Select rows from a DataFrame.

Parameters:

df – The DataFrame to select rows from.
selection – Row selection specification. Can be: - None: Select all rows - int: Single row index - str: Range string (“0:100”) or percentage (“0:80%”) - List[int]: List of row indices - Dict: Complex selection (see class docstring)

Returns:

RowSelectionResult with indices, mask, and selected data.

Raises:

RowSelectionError – If selection is invalid or rows not found.

class nirs4all.data.selection.SampleLinker(mode: str = 'inner', on_missing: str = 'warn')[source]

Bases: object

Link samples across multiple data files by key column.

Supports multiple linking modes: - “inner”: Keep only samples present in all sources (default) - “left”: Keep all samples from the first source - “outer”: Keep all samples from any source

Example

>>> linker = SampleLinker()
>>> result = linker.link(
...     {
...         "X": features_df,    # Has columns: sample_id, feature1, feature2
...         "Y": targets_df,     # Has columns: sample_id, target
...         "M": metadata_df,    # Has columns: sample_id, group, date
...     },
...     link_by="sample_id"
... )
>>> # Linked DataFrames have aligned rows
>>> X_linked = result.linked_data["X"]  # Without sample_id column

create_sample_index(sources: Dict[str, DataFrame], link_by: str) → DataFrame[source]

Create a sample index showing key presence across sources.

Parameters:

sources – Dictionary of source DataFrames.
link_by – Key column name.

Returns:

DataFrame with keys as index and boolean columns per source.

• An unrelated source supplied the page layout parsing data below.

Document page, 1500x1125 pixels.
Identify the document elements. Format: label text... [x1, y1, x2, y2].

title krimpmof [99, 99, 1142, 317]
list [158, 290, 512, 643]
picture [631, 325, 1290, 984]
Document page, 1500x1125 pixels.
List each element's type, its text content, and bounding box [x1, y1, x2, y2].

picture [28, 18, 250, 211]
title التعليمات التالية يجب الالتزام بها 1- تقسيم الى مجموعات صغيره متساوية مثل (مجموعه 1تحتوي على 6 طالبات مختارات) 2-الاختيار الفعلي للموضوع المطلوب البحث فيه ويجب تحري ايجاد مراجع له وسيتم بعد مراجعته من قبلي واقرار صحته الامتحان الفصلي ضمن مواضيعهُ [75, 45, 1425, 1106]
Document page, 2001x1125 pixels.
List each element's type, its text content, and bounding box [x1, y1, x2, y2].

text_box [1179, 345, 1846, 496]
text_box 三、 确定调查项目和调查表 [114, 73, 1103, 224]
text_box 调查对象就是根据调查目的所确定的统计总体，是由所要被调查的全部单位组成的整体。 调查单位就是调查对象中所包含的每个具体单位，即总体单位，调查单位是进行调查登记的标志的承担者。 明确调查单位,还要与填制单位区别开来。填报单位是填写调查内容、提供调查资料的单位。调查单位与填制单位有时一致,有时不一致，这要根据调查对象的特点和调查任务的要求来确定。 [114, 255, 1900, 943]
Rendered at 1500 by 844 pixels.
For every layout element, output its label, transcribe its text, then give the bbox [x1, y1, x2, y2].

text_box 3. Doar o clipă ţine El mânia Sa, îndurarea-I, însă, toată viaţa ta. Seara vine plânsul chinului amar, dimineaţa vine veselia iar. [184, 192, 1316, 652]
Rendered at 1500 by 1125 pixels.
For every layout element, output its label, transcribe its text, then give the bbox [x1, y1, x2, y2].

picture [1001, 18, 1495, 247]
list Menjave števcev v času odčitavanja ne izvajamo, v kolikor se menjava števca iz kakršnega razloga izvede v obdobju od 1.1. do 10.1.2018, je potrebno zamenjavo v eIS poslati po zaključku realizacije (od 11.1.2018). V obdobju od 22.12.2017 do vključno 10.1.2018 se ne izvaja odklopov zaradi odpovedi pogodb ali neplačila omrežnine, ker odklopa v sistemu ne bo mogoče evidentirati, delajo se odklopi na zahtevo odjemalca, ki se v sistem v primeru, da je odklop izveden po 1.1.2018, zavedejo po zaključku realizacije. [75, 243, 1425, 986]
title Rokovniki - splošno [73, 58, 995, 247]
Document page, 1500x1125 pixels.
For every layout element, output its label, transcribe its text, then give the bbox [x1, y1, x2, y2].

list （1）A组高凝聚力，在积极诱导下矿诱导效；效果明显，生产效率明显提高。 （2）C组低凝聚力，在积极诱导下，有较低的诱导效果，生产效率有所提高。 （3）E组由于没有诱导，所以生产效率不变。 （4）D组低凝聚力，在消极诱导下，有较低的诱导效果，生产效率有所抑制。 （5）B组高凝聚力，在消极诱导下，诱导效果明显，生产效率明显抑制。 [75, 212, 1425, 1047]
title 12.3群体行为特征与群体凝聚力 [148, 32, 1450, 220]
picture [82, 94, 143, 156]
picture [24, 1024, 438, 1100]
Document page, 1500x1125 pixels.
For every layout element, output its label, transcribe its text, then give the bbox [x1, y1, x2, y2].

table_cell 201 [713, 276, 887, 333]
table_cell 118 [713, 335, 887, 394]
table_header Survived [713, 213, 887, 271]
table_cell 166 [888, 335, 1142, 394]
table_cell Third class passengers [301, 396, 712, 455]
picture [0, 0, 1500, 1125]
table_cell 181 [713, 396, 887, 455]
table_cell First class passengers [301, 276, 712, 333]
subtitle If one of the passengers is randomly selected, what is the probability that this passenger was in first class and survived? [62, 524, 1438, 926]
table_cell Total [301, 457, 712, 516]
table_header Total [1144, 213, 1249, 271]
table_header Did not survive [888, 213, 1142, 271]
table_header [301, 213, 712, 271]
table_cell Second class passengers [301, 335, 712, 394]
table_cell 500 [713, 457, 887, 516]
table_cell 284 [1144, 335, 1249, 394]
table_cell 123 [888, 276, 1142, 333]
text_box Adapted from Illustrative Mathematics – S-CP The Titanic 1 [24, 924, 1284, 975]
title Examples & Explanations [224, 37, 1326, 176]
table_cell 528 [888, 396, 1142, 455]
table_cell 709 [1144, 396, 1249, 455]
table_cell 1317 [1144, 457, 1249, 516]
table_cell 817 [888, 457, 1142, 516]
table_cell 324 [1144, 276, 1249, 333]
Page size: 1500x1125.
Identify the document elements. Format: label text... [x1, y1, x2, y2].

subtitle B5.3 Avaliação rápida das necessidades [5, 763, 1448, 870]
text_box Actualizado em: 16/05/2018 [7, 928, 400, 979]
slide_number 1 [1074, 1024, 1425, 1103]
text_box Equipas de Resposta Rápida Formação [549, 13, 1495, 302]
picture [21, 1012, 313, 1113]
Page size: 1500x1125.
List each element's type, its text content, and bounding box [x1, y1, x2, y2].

link(sources: Dict[str, DataFrame], link_by: str, keep_key_column: bool = False) → LinkingResult[source]

Link multiple data sources by key column.

Parameters:

sources – Dictionary mapping source names to DataFrames. Each DataFrame must have the key column.
link_by – Name of the column to use for linking.
keep_key_column – Whether to keep the key column in output DataFrames.

Returns:

LinkingResult with linked DataFrames.

Raises:

LinkingError – If linking fails (missing key columns, no matches, etc.).

link_aligned(sources: Dict[str, DataFrame], validate: bool = True) → Dict[str, DataFrame][source]

Link sources that are already aligned by row index.

This is a simpler linking method for sources that are guaranteed to have matching rows (same samples in same order).

Parameters:

sources – Dictionary of aligned DataFrames.
validate – Whether to validate that all sources have same row count.

Returns:

Dictionary of DataFrames (unchanged, just validated).

Raises:

LinkingError – If validation fails.